Le 8 mai 1863, F. Honoré demande avec insistance l’autorisation d’ouvrir son usine en s’engageant à refouler entièrement les eaux usées vers la plaine. La production est lancée la même année.

Néanmoins, la création d’un établissement industriel à Autrêches se heurte à l’opposition farouche du comte Marie, Alexandre, Edouard de Lupel dont le château n’est guère qu’à un kilomètre de là. Comme par ailleurs, le rû traverse sa propriété sur 700 mètres, il entend qu’aucun rejet n’y soit fait car ses chevaux et ses bestiaux y boivent et son linge y est lavé. De surcroît, ses canaux sont abondamment empoissonnés.
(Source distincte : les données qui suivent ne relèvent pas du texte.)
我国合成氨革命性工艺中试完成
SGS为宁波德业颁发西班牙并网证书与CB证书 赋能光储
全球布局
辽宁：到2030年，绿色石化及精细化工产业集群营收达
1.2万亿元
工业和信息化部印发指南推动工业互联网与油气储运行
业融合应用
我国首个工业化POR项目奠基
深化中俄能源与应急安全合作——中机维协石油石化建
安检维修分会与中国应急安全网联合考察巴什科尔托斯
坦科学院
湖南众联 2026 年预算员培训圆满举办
Il indique que si malgré cela, la sucrerie était autorisée, « sa demeure serait inhabitable » et refuse par avance toute indemnité compensatrice.
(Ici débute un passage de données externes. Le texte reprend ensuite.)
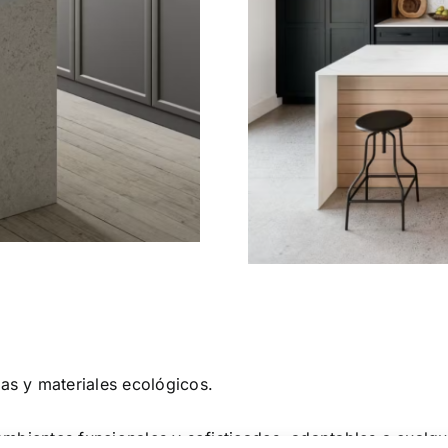
s y materiales ecológicos.
mbientes funcionales y sofisticados; adaptables a cualqui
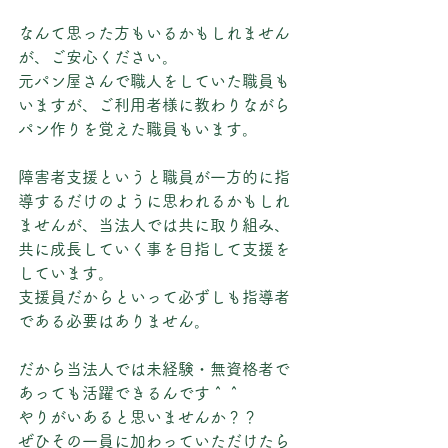
なんて思った方もいるかもしれません
が、ご安心ください。
元パン屋さんで職人をしていた職員も
いますが、ご利用者様に教わりながら
パン作りを覚えた職員もいます。
障害者支援というと職員が一方的に指
導するだけのように思われるかもしれ
ませんが、当法人では共に取り組み、
共に成長していく事を目指して支援を
しています。
支援員だからといって必ずしも指導者
である必要はありません。
だから当法人では未経験・無資格者で
あっても活躍できるんです＾＾
やりがいあると思いませんか？？
ぜひその一員に加わっていただけたら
La production de la sucrerie commence en dépit de cette opposition tranchée. Le comte ne désarme pas néanmoins et adresse au préfet des lettres au vitriol dans lesquelles il indique que la construction de l’usine s’est faite sans autorisation après « l’achat à vil prix d’un emplacement détestable consistant en un bâtiment de ferme qui ne servait plus et en un marais près de la source qui alimente le pays ». Par ailleurs, il estime qu’une sucrerie à Autrêches est sans intérêt compte tenu de la proximité de telles usines à Nampcel et à Vic.

L’année suivante, le comte demande au préfet de l’Oise « l’arrêt immédiat de la sucrerie si les eaux devaient ne plus pouvoir aller en plaine » et  le rehaussement de la cheminée à la hauteur de la plaine « car une fumée infecte et épaisse a couvert les habitations du vallon pendant la fabrication en 1863. L’air respiré était nauséabond. » La copie de la lettre au préfet est reçue le 22 octobre 1864 par le maire d’Autrêches, le vicomte Marie, Gabriel, Gustave de Lupel1 qui n’est autre que le fils du récalcitrant.

Par lettre du 28 novembre 1864, F. Honoré est autorisé à mettre en service quatre chaudières et une machine à vapeur.

D’autres demandes sont formulées pour la construction d’un four à chaux la même année et d’un puits absorbant l’année suivante. La construction du four à chaux est autorisée le 30 septembre 1865 à condition qu’une cheminée de 15 mètres au moins soir édifiée. Une autorisation (provisoire) est également donnée pour construire un puits absorbant 1m3/mn.

Ainsi, malgré la vigueur d’une opposition acharnée, le comte n’a pu réussir à entraver la construction de la sucrerie ni son développement.

Que devint la sucrerie par la suite ? Force est de convenir qu’elle ne dût guère prospérer changeant plusieurs fois de mains pour être mise finalement en liquidation en 1877 après avoir été rachetée par les propriétaires de la sucrerie de Nampcel, Labarre, Fréville et Cie, puis par Labarre, Dujardin et Cie et enfin par Herbert et Cie.

L’essentiel du personnel permanent fut recruté dans le nord de la France d’où étaient originaires Auguste Dujardin, Léon Herbert recensés à Autrêches respectivement en 1872 et 1876.

En tout état de cause, il est certain que la sucrerie eut une existence bien éphémère.

Avant le lotissement en 2009 du terrain occupé jadis par la sucrerie, quelques vestiges témoignaient encore des installations industrielles construites par François Honoré il y a près d’un siècle et demi.

La disposition des installations de la sucrerie nous est connue avec précision par les plans en annexe.

Remi Hébert

1 Celui-ci devait décéder le mois suivant. Il fut remplacé par Ch. Flobert, cultivateur du Tiolet qui, de ce fait était probablement intéressé par une sucrerie à proximité de ses champs.